Amid a flood of mostly bad news over its recent efforts in oncology, Gilead took a step back last week, presenting a long-term outlook at its prospects and showing (PDF) how it plans to become a major cancer player by the end of the decade.
If all goes as planned according to its Oncology Deep Dive presentation, Gilead will derive a third of its revenue from oncology products by 2030. That will require a major transformation as the company made less than $2 billion of its $27 billion in sales from cancer drugs in 2021.
The 2021 oncology sales came from six products, with the bulk generated by breast cancer drug Trodelvy ($380 million) and cell therapies Yescarta ($695 million) and Tecartus ($176 million).
Sales for those drugs—which all are relatively new—should continue to increase.

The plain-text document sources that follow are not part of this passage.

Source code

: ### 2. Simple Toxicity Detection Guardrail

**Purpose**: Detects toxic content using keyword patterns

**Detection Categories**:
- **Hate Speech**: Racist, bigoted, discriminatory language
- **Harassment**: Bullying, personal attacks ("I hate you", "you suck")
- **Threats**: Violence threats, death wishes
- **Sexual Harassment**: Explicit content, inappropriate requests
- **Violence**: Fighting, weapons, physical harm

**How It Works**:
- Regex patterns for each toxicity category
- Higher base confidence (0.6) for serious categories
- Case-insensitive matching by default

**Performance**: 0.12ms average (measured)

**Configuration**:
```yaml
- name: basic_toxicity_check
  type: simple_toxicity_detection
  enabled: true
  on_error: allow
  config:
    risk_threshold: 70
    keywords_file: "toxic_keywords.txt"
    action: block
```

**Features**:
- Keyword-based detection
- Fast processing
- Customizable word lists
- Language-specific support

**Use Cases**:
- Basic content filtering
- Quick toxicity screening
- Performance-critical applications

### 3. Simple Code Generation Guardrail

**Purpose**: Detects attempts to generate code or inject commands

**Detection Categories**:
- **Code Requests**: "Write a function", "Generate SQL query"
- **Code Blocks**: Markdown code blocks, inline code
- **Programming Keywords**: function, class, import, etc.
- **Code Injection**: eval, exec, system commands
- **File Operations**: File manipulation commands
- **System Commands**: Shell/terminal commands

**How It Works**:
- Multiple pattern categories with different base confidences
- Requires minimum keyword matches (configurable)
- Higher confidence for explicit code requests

Another big payoff, as Gilead sees it, should come from its 20 oncology drugs currently in the pipeline.
The company has 30 clinical trials underway involving these and its already-approved drugs and it said figures to garner approvals in 20-plus indications by the end of the decade. There also will be a focus on testing combination treatments as those will account for more than half of Gilead’s 50 trials planned in oncology.

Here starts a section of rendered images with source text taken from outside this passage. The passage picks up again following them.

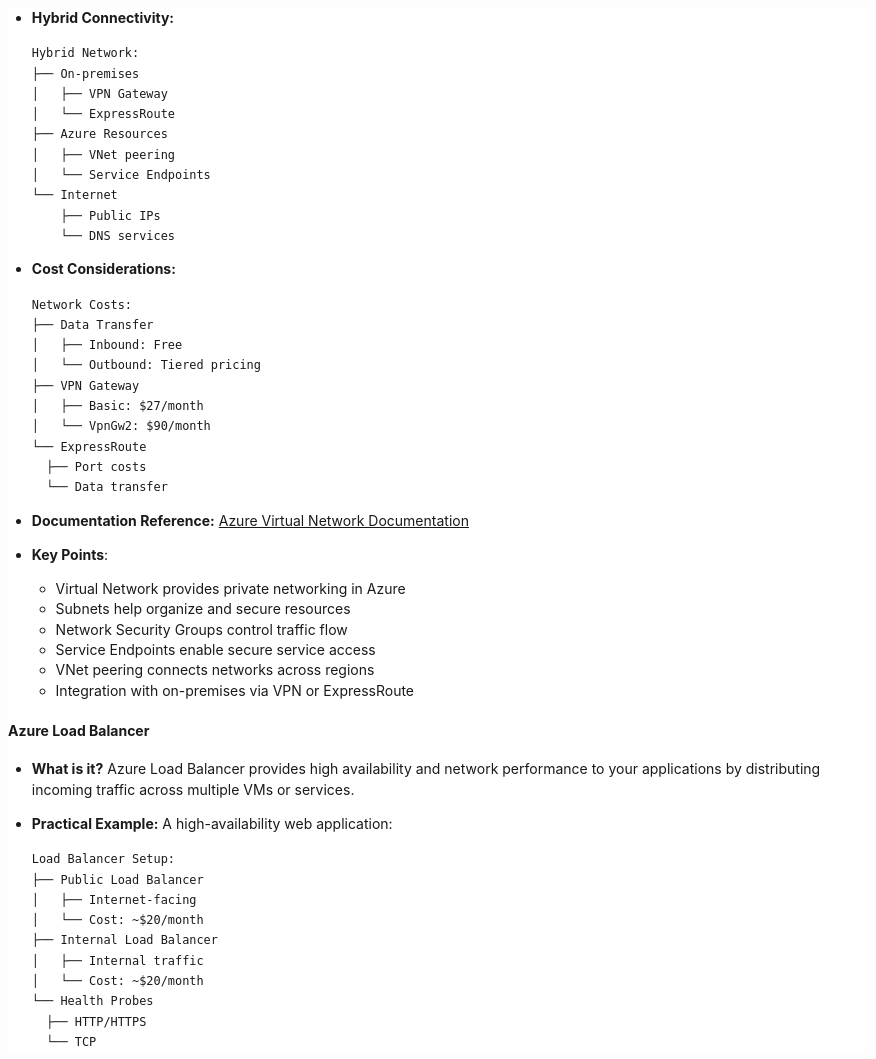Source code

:   - **Hybrid Connectivity:**

    ```plaintext
    Hybrid Network:
    ├── On-premises
    │   ├── VPN Gateway
    │   └── ExpressRoute
    ├── Azure Resources
    │   ├── VNet peering
    │   └── Service Endpoints
    └── Internet
        ├── Public IPs
        └── DNS services
    ```

- **Cost Considerations:**

    ```plaintext
  Network Costs:
  ├── Data Transfer
  │   ├── Inbound: Free
  │   └── Outbound: Tiered pricing
  ├── VPN Gateway
  │   ├── Basic: $27/month
  │   └── VpnGw2: $90/month
  └── ExpressRoute
      ├── Port costs
      └── Data transfer
  ```

- **Documentation Reference:**
  [Azure Virtual Network Documentation](https://learn.microsoft.com/en-us/azure/virtual-network/)

- **Key Points**:
  - Virtual Network provides private networking in Azure
  - Subnets help organize and secure resources
  - Network Security Groups control traffic flow
  - Service Endpoints enable secure service access
  - VNet peering connects networks across regions
  - Integration with on-premises via VPN or ExpressRoute

#### Azure Load Balancer

- **What is it?**
  Azure Load Balancer provides high availability and network performance to your applications by distributing incoming traffic across multiple VMs or services.

- **Practical Example:**
  A high-availability web application:

    ```plaintext
  Load Balancer Setup:
  ├── Public Load Balancer
  │   ├── Internet-facing
  │   └── Cost: ~$20/month
  ├── Internal Load Balancer
  │   ├── Internal traffic
  │   └── Cost: ~$20/month
  └── Health Probes
      ├── HTTP/HTTPS
      └── TCP
  ```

For a while, Gilead has targeted cancer as priority. The push became heightened in 2018 when it lured Daniel O’Day from Roche, based largely on his success in leading development efforts in oncology.
But as Gilead CEO, O’Day has had some big swings and misses. A $5 billion deal with Belgian biotech Galapagos flopped.

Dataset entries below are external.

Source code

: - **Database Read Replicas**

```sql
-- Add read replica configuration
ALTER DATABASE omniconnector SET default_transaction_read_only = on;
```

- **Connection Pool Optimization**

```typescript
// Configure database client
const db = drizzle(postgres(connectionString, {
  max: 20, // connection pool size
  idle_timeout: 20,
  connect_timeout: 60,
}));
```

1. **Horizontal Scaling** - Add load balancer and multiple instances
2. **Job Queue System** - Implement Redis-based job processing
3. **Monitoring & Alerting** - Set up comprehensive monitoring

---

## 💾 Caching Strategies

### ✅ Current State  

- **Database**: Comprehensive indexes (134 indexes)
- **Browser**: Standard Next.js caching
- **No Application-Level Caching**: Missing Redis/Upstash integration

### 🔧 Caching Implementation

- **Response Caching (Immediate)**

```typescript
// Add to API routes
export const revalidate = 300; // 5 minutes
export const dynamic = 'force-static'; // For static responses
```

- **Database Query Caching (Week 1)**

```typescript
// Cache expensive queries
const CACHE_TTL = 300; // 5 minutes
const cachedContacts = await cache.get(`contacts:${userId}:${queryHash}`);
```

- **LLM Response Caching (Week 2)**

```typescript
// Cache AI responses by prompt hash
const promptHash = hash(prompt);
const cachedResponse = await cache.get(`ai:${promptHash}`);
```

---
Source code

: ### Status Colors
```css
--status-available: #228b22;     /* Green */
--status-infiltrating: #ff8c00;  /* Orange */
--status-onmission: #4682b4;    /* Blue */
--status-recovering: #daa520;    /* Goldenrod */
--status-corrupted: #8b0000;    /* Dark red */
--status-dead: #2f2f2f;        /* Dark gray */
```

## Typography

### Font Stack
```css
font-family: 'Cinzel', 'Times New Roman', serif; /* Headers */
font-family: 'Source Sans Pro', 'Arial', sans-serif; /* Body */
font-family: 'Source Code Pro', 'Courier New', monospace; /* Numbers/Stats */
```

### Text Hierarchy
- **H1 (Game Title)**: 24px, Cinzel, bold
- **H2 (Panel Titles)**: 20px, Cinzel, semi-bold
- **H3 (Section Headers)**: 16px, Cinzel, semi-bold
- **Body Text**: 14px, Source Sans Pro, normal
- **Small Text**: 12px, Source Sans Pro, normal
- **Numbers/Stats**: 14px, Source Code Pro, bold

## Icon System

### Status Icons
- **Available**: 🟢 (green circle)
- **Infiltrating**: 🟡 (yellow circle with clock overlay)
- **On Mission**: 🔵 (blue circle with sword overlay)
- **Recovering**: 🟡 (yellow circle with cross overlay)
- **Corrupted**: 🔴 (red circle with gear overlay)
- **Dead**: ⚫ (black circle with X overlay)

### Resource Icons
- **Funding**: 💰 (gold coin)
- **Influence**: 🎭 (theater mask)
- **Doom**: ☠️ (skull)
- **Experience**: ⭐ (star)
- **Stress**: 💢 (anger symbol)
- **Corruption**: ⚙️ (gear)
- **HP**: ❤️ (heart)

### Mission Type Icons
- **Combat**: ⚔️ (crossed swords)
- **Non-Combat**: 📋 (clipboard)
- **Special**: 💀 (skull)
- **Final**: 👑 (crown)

Another biotech acquisition for nearly $5 billion, that of Forty Seven, looked dubious in January when the primary cancer drug gained in the deal was put on clinical hold. But earlier this month, the FDA lifted its hold on five of the seven trials Gilead was conducing for magrolimab.
O’Day’s biggest acquisition, a $21 billion purchase of Immunomedics and its potential blockbuster Trodelvy, is being questioned after the company reported a successful trial result for the drug in breast cancer last month while curiously withholding data from the study.
In its presentation last week, Gilead mapped out the 30+ transactions it has made over the last five years designed to enhance its oncology portfolio, starting with a 2017 deal to acquire cell and gene therapy specialist Kite. Five years later, Kite has produced three approvals for Yescarta and two for Tecartus, with 19 studies now in progress.
The reason for the push to diversify was never more apparent than in 2021. While Gilead’s revenue increased by 11%, it was due nearly entirely to sales of COVID-19 antiviral Veklury, which generated sales of $5.6 billion.
Gilead has long been heavily dependent on its HIV and hepatitis C products, which delivered combined sales of $18.4 billion last year, but that number is down from $19 billion in 2020.